● What this task involves
Nothing but a number should be given: how many lines in the entries below include the string "read".

---- Exercise data

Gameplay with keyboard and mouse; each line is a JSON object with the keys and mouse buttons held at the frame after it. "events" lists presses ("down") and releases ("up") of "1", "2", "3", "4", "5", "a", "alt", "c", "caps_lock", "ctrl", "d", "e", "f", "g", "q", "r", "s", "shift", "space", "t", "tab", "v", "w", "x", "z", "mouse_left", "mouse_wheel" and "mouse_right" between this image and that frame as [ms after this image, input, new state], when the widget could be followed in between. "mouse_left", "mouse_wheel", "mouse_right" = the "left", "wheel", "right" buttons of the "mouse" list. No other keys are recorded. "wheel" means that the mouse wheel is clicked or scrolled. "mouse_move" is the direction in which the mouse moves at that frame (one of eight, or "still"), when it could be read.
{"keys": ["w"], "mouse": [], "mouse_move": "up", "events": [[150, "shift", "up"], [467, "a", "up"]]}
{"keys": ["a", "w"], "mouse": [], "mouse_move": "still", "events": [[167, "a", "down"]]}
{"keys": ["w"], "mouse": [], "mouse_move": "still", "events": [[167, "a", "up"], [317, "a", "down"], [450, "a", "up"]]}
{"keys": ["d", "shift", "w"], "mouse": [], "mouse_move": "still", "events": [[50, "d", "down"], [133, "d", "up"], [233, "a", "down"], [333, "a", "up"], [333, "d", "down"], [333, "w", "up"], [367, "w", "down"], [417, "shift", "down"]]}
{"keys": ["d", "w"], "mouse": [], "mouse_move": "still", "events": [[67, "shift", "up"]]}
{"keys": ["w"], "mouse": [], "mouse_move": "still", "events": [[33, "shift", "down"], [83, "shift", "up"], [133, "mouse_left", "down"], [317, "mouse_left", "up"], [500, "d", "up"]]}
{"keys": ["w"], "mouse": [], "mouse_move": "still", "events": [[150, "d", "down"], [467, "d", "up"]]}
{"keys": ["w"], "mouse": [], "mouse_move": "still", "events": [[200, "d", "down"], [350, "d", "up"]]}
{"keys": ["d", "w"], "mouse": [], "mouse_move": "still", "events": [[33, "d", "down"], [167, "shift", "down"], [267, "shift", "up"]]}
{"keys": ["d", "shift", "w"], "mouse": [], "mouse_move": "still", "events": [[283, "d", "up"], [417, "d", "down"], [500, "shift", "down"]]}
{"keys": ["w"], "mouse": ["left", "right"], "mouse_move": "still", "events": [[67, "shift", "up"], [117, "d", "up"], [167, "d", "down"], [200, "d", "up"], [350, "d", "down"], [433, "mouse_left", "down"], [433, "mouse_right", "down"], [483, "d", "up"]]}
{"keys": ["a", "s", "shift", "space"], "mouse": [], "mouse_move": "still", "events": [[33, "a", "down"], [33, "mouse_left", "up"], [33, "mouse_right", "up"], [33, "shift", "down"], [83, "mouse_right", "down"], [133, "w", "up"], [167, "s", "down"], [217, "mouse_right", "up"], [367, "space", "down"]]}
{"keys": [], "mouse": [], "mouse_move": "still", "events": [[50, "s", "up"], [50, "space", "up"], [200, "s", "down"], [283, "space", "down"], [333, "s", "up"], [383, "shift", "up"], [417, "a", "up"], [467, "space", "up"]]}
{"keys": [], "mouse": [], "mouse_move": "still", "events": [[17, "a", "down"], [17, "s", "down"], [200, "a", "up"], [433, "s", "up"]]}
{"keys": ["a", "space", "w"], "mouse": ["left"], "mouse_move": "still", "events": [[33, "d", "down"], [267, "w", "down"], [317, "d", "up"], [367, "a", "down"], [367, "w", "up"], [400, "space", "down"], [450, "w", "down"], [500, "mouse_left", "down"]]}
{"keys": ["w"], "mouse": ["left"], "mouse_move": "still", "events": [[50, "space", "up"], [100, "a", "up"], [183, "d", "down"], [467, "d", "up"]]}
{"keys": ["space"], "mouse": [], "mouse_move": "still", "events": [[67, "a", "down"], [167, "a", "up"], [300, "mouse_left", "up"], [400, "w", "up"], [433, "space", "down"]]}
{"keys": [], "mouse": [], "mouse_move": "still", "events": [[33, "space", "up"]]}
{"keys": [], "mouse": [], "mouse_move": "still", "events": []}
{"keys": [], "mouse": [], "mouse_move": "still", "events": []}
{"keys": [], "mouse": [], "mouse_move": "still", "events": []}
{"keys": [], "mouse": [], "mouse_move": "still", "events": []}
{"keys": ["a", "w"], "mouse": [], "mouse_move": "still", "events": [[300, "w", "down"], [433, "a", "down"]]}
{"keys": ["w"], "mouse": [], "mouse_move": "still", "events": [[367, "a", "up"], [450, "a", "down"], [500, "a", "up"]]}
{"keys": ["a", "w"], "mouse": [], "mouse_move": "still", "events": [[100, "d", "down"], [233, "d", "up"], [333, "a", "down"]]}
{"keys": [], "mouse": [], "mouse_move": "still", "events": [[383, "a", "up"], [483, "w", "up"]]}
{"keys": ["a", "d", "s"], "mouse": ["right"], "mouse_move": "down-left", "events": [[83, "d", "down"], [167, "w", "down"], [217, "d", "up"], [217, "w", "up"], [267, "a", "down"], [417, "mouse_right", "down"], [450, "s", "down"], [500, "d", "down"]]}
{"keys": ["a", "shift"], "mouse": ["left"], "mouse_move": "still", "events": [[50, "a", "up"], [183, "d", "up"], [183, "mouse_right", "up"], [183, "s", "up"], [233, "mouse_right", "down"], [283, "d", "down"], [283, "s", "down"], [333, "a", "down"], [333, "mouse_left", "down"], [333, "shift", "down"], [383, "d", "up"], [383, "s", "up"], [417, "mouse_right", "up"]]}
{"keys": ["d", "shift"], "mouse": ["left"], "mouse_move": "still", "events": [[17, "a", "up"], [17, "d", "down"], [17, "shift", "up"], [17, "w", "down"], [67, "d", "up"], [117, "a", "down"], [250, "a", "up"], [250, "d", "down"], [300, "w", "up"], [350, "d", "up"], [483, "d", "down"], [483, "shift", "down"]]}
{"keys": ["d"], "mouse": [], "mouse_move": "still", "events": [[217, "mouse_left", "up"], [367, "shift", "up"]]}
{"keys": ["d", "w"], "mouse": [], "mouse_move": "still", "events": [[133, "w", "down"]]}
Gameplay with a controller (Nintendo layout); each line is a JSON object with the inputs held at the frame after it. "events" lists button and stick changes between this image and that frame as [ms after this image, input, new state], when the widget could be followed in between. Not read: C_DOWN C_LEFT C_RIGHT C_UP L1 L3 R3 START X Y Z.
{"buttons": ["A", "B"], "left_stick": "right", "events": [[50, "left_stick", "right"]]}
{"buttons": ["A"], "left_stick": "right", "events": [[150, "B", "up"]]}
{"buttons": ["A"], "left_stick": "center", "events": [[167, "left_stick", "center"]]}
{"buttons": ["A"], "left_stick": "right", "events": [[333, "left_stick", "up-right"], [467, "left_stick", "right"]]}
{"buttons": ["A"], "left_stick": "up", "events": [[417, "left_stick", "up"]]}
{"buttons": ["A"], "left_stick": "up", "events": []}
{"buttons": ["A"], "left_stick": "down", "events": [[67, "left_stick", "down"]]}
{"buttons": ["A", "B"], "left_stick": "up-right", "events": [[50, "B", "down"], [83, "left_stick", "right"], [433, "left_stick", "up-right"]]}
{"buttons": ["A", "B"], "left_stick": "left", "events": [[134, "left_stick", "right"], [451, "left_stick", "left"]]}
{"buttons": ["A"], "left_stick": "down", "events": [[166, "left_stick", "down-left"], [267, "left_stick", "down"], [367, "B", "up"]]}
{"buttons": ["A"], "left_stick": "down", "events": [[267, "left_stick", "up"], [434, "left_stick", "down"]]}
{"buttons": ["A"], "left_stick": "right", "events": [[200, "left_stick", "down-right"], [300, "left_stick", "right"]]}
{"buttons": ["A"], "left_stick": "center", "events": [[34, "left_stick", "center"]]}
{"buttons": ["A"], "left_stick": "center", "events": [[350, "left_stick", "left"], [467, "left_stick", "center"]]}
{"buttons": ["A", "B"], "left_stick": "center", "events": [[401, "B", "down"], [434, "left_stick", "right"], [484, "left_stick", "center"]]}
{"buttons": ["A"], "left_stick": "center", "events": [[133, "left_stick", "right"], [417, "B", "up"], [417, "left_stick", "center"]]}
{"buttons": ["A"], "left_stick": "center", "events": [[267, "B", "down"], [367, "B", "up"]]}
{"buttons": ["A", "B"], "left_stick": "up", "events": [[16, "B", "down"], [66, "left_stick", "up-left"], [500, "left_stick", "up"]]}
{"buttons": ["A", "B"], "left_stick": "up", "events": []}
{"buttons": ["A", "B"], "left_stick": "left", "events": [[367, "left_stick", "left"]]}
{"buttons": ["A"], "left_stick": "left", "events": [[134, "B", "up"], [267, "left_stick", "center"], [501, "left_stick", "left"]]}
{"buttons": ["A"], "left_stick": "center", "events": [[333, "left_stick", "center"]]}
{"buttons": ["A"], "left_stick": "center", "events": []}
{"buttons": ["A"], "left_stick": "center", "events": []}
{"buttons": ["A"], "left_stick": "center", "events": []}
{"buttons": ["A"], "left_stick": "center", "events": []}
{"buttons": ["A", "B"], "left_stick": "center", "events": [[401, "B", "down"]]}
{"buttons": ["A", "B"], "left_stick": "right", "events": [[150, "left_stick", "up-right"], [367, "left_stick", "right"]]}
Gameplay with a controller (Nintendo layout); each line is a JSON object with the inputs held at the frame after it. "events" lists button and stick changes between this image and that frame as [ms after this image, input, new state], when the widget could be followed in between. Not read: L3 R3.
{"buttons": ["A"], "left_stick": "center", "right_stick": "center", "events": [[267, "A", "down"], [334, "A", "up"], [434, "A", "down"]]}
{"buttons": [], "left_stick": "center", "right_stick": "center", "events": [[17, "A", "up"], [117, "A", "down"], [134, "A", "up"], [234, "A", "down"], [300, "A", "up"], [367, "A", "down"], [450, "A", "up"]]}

--------

● Answer section
3